An example of a question from TestGorilla's Communication Test

  • Create a positive work environment – a negative work environment can be hard to deal with, even for the most positive of employees. You need to work on positive reinforcement that doesn’t focus on the negatives or criticizing those in the team. A positive environment fosters growth, innovation, teamwork, and high performance so encourage positivity to see your team thrive. A negative work environment can lead to dishonesty, finger-pointing, and blame which isn’t how a strong team is built. Keep it positive for maximum motivation and happiness in the workplace.
  • Mix it up – sometimes, our own bias sees us hiring people who are “like us” or the same as existing team members. While getting someone with the right skills for the role and fits the company culture is important, it’s equally important to look for diverse experiences and opinions. People from different backgrounds, life experiences, ages, and opinions can all contribute a different perspective to any situation. This is something that will be reflected in your customer base so it’s important to be aware of any blind spots or potential problems. A good way to find out if an individual is aligned with the culture of your organization, regardless of their background, is with a culture add test.

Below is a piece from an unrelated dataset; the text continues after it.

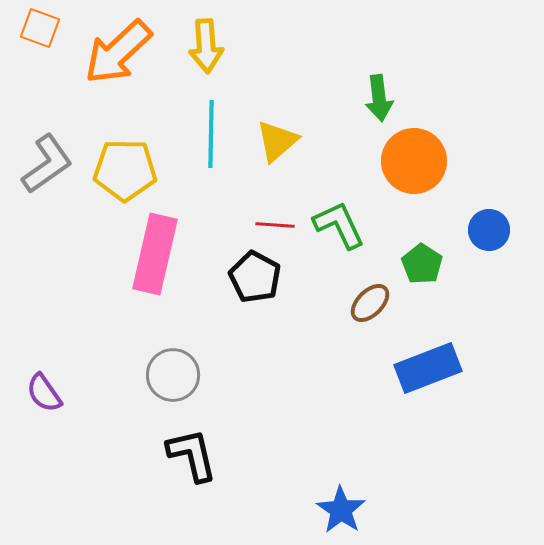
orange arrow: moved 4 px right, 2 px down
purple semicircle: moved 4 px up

What does a great team look like?

Usually, when something is off about your team, a good leader will know. A great team has a few common elements that you’ll be able to identify as indicators that you have a high-performing, effective team. Here are the signs of a great team:

  • Roles and objectives are clearly defined
  • Effective communication between one another and within the team
  • Cooperation towards common goals
  • Support
  • Goals are achieved (and often exceeded) as a team
  • Development as individuals and as a team
  • Free-flowing ideas
  • High levels of motivation amongst team members
  • Enthusiasm and confidence

Working in harmony as part of a functional team can be the difference between thriving in the workplace or feeling drained and overwhelmed. It can be the difference between motivation and apathy or success and failure. It really is that important to get it right as a manager or leader.

Building a team takes effort, patience, persistence, and time but it’s well worth it. Once you get the balance right, you’ll see just how effective great teamwork can be.